Rev. Adolph Vogel was the pastor who agreed to perform a wedding ceremony on New Year’s Eve.  By the way, New Year’s Eve was on a Saturday that year, and Calvin Coolidge was the President of the United States.

About one year after they were married, Hulda gave birth to a set of twins, Corine and Lorine, on December 21, 1928.  Before the end of that year, these two babies had died.  The couple would have no more children.  I will show the death certificate for Lorine, who died on December 29th, because it illustrates an unusual situation where Lorine’s baptismal sponsor, Dr. Theodore Estel, ended up having to sign his own godchild’s death certificate about a week after she was baptized.

Lorine Seibel death certificate
Lorine Seibel death certificate

Sometime around 1938, there was a family reunion of Koesterings.  The family gathered in front of the old Koestering Store which was located across the street from Gotthold Seibel’s house.  Martin and Hulda can be seen in this photo.  I have put a red box around them.

Koestering reunion Mildred top Martin Hulda Seibel
Koestering Family Reunion

Martin Seibel was a manager of the Altenburg Lumber Company for many years.  He was mostly responsible for working in the lumber business’s retail store.  We see him in this photo in that function.

Altenburg Lumber MS
Martin Seibel at Altenburg Lumber Company

Martin and Hulda lived on the east side of Altenburg, not far from the lumberyard.  Their home was located across the road from the Trinity Cemetery.  Here we see a photo of their house, which also still stands to this day.


Later in their lives, this photo was taken of Martin and Hulda.

Martin & Hulda Seibel
Martin and Hulda Seibel

Hulda died in 1961; Martin died in 1968.  They are both buried in the cemetery located almost directly across the road from where they lived much of their lives.  Here are their gravestones.

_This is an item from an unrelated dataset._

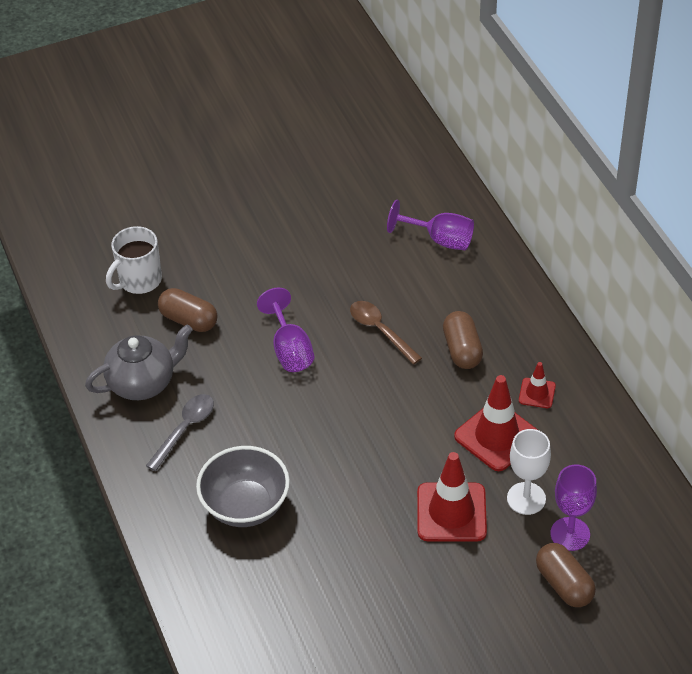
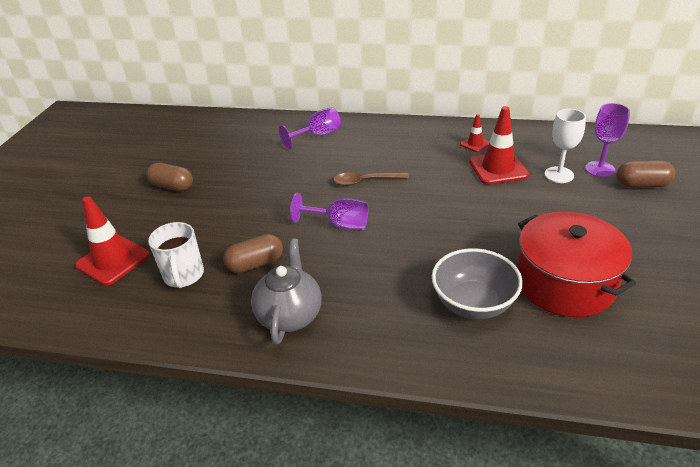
camera: 55 degrees left, 10 degrees down
grey spoon [146,394,214,471] -> none
red traffic cone [417,452,487,541] -> red traffic cone moved to [75,196,150,286]
brown capsule [443,311,483,369] -> brown capsule moved to [146,163,193,191]
none -> red pot [517,212,636,317]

Despite the fact that Martin and Hulda had no children who survived, their Seibel and Ahner relatives gave them plenty of family.



3 thoughts on “Max and Hulda’s New Year’s Eve Party

  1. I want you to know how much I enjoy reading your daily historical column. As a native of East Perry County who left many years ago, your stories bring back many memories. I only have recently subscribed since I was unaware of the museum. Max and Hulda were my great Aunt and Uncle. I remember them and visiting them. My father was Curt “Pat” Hoehne. Thanks again for all your hard research. I am a big fan of Ancestry. com. I use it almost every day. As a fellow historian, I say keep up good work!!! Have a wonderful and healthy New Year.


  2. Having lived next door for awhile to Aunt Hulda and Uncle Max, they had a Jersey cow and aunt Hulda made very good cook cheese. Mom would give me a bowl and 50 cents to get that delicious cheese. I remember Uncle Max standing out in front of the lumber yard and waving to me as I rode my bike by.
    What a wonderful memory, Warren.


    1. I have seen the Gotthold Seibel family picture many times because my Grandmother, Alma Buck, is one of the children shown. Thank you for drawing attention to the background because this is the first time I have noticed it. I don’t know whose picture is on the wall but the secretary-hutch next to it is in my home as well as a daybed my Great-Grandfather built for the house they lived in. What an added treasure to see it in this photo of the family.
      Thank you, Warren, for the many stories and all who contribute to keeping our Lutheran heritage for generations to come.